**The problem**
Return all the data exactly, keeping the pictures out.

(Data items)
________
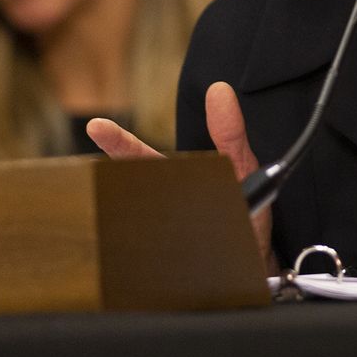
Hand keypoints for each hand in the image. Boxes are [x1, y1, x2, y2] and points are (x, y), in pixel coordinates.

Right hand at [86, 81, 274, 272]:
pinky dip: (159, 257)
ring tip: (159, 218)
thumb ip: (230, 134)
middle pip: (133, 191)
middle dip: (117, 182)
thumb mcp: (242, 166)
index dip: (120, 143)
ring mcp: (166, 238)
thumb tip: (219, 90)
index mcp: (174, 181)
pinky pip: (158, 261)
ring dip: (145, 221)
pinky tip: (167, 256)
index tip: (96, 127)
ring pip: (142, 226)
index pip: (141, 159)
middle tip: (106, 171)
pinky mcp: (175, 266)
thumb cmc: (245, 214)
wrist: (259, 264)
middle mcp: (163, 208)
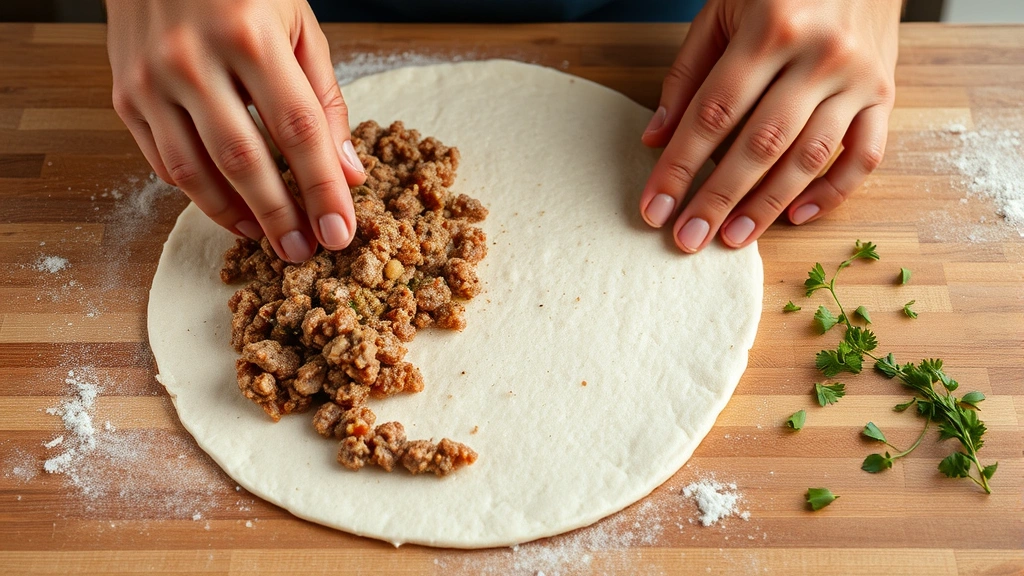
________
**Your response**
Hand keypoints for each hand in the image. Boxes are [x1, y1, x2, y2] and points are (x, y), in pixel coordinates.

Right hand at [86, 81, 274, 272]:
pinky dip: (159, 257)
ring tip: (159, 218)
thumb ip: (230, 134)
middle pip: (133, 191)
middle dip: (117, 182)
thumb mcp: (242, 166)
index dip: (120, 143)
ring mcp: (166, 238)
thumb tip: (219, 90)
index mcp: (174, 181)
pinky pip: (158, 261)
ring dip: (145, 221)
pinky tip: (167, 256)
index tip: (96, 127)
ring pip: (142, 226)
index pip: (141, 159)
middle tip: (106, 171)
pinky mcp: (175, 266)
thumb cmc: (245, 214)
wrist: (259, 264)
middle mcp: (163, 208)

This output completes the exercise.